Just a thought, but maybe it’s because there are so few good carp waters in the North that Northern anglers are so secretive? With such an embarrassment of riches in the South, it’s no wonder that information is a little easier to come by. It’s not just waters either, Northerners are renowned for having ‘secret’ rigs, baits or schemes too! In the caring, sharing South, things don’t stay secret for long, not even the Hair rig!
3. Food and drink
Let’s start with the drink, because we carpers are known for enjoying a tipple, right? Rob Maylin and his notorious Famous Five fuelled their Harefield disco nights with lager before retiring to a favourite curry house until the wee hours. Up North, you’re likely to find the guys drinking ale down the working man’s club! In fact, loads of top club waters in the North were attached to such establishments, and if you wanted in, you probably had to attend an AGM hosted by aging matchmen drinking bitter!
There’s actually a decent consensus where it comes to carping food and that’s the Indian takeaway. Yes, you’ve got your Southern café scene (mushrooms if you’ve caught a thirty), but both sets of anglers will happily settle over lashings of Madras and naan!
Back in the day, before we were even a twinkle in the eye of the Ed, just two mags ruled the roost and which one you subscribed to depended on where you lived. If you happened to live North of the Watford Gap, the chances were that you were a dyed-in-the-wool Carpworld reader, used to reading about Tim Paisley’s exploits on the Shropshire meres. South of there and you almost certainly bought Rob Maylin’s Big Carp magazine, which for a time was run from a bivvy in Trumpton’s on Yateley Car Park Lake.
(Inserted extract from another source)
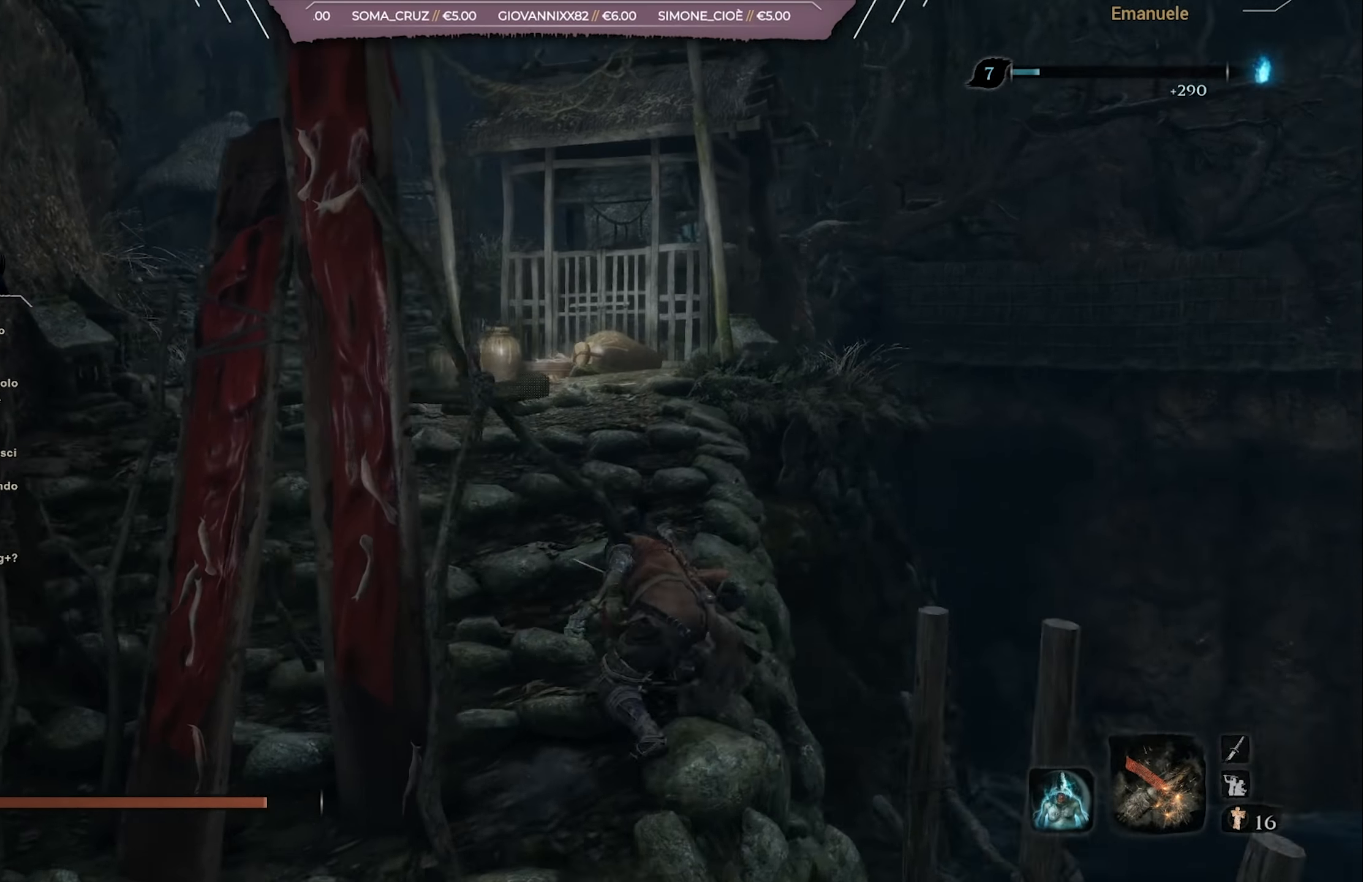
Gameplay with a controller (PlayStation layout); each line is a JSON object with the inputs held at the frame after it. "events" lists button and stick changes between this image and that frame as [ms after this image, input, new state], when the widget could be followed in between.
{"buttons": ["CIRCLE"], "left_stick": "up", "right_stick": "center", "events": [[67, "right_stick", "center"], [234, "right_stick", "down-left"], [383, "right_stick", "center"]]}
If you’re a Northern angler aspiring to catch big carp, then you have to travel. It’s one of those immutable truths. Legions of hard-bitten carp men have made the red-eye journey down the M6 or M1 to do battle in the promised land. No doubt they used to be fuelled by a pure passion and a desire to bank huge carp. Nowadays, they seem to run on huge cans of Relentless and Pot Noodles. By contrast, traditionally Southerners have had it quite ‘cushty’. They do, however, have the awe-inspiring M25 to negotiate, so perhaps they haven’t got it all their own way?
You can tell how far North you are by how big people’s bobbins are! There’s a direct correlation you see: the further North you go, the bigger they are! In the deep South you’re most likely to find cute PTFE jobbies, on long chains, whereas oop North, you’ll be looking at heavyweight bobbins each the size of a small family car.
Should you happen upon an angler that you don’t know and wish to find out where they hail from, there is a simple test you can apply. Are you looking at an angler with Adidas trainers on, or Nike? If it’s the former, then matey’s a nailed-on Northerner, the latter and he’s certain to be a Southerner! Things get a bit confused if he’s got worn-out Converse on. All we can say is that he’s clearly trying too hard to be carpy!
8. Mucky bottoms!
As a general rule of thumb, Northerners are happy fishing over mucky bottoms (silt to you and us), whereas Southern Softies usually prefer a crackdown! The reason for this divide? There are so few gravel pits in the North that most of the anglers up there become well versed in dealing with the black stuff and fish in it comfortably, whereas your standard Southerner will ‘cappucino’ the water with his marker trying to find a hard spot to fish. In the sage words of Darrell Peck looking for a spot so hard it feels like “Ian Botham’s out there hitting your lead back to you”.